%%

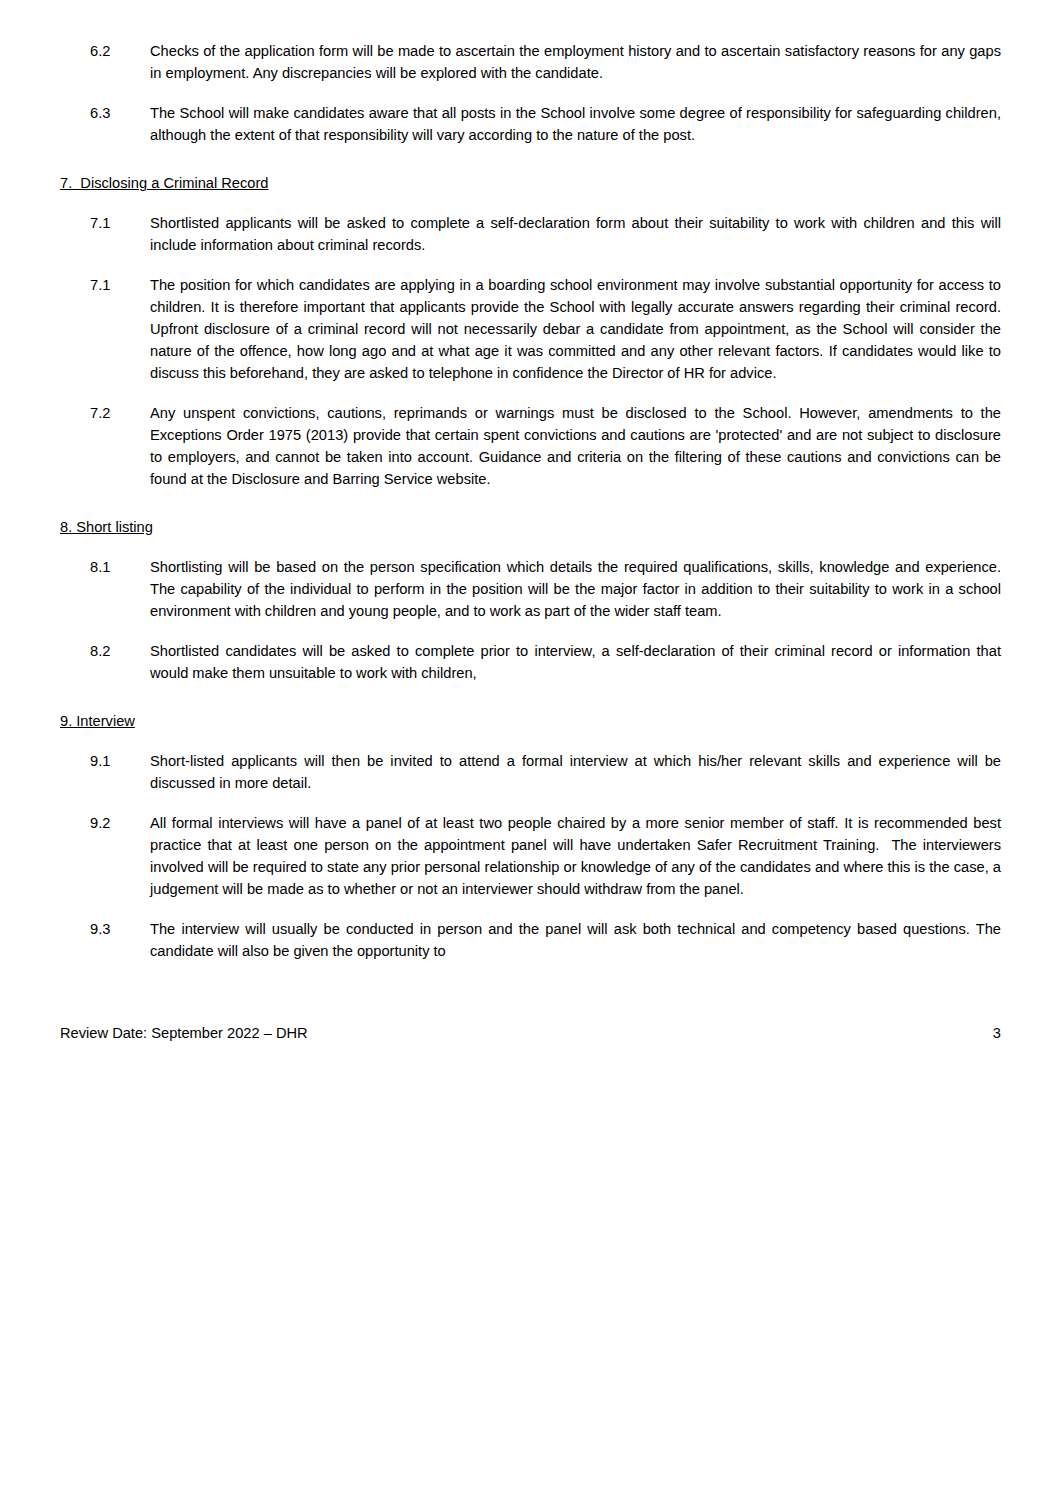6.2
Checks of the application form will be made to ascertain the employment history and to ascertain satisfactory reasons for any gaps in employment. Any discrepancies will be explored with the candidate.
6.3
The School will make candidates aware that all posts in the School involve some degree of responsibility for safeguarding children, although the extent of that responsibility will vary according to the nature of the post.
7. Disclosing a Criminal Record
7.1
Shortlisted applicants will be asked to complete a self-declaration form about their suitability to work with children and this will include information about criminal records.
7.1
The position for which candidates are applying in a boarding school environment may involve substantial opportunity for access to children. It is therefore important that applicants provide the School with legally accurate answers regarding their criminal record. Upfront disclosure of a criminal record will not necessarily debar a candidate from appointment, as the School will consider the nature of the offence, how long ago and at what age it was committed and any other relevant factors. If candidates would like to discuss this beforehand, they are asked to telephone in confidence the Director of HR for advice.
7.2
Any unspent convictions, cautions, reprimands or warnings must be disclosed to the School. However, amendments to the Exceptions Order 1975 (2013) provide that certain spent convictions and cautions are 'protected' and are not subject to disclosure to employers, and cannot be taken into account. Guidance and criteria on the filtering of these cautions and convictions can be found at the Disclosure and Barring Service website.
8. Short listing
8.1
Shortlisting will be based on the person specification which details the required qualifications, skills, knowledge and experience. The capability of the individual to perform in the position will be the major factor in addition to their suitability to work in a school environment with children and young people, and to work as part of the wider staff team.
8.2
Shortlisted candidates will be asked to complete prior to interview, a self-declaration of their criminal record or information that would make them unsuitable to work with children,
9. Interview
9.1
Short-listed applicants will then be invited to attend a formal interview at which his/her relevant skills and experience will be discussed in more detail.
9.2
All formal interviews will have a panel of at least two people chaired by a more senior member of staff. It is recommended best practice that at least one person on the appointment panel will have undertaken Safer Recruitment Training. The interviewers involved will be required to state any prior personal relationship or knowledge of any of the candidates and where this is the case, a judgement will be made as to whether or not an interviewer should withdraw from the panel.
9.3
The interview will usually be conducted in person and the panel will ask both technical and competency based questions. The candidate will also be given the opportunity to
Review Date: September 2022 – DHR
3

%%

### ASSIGNMENT
The count alone is needed: how many lines of these entries contain the word "Shortlisted"?

### YOUR RESPONSE
2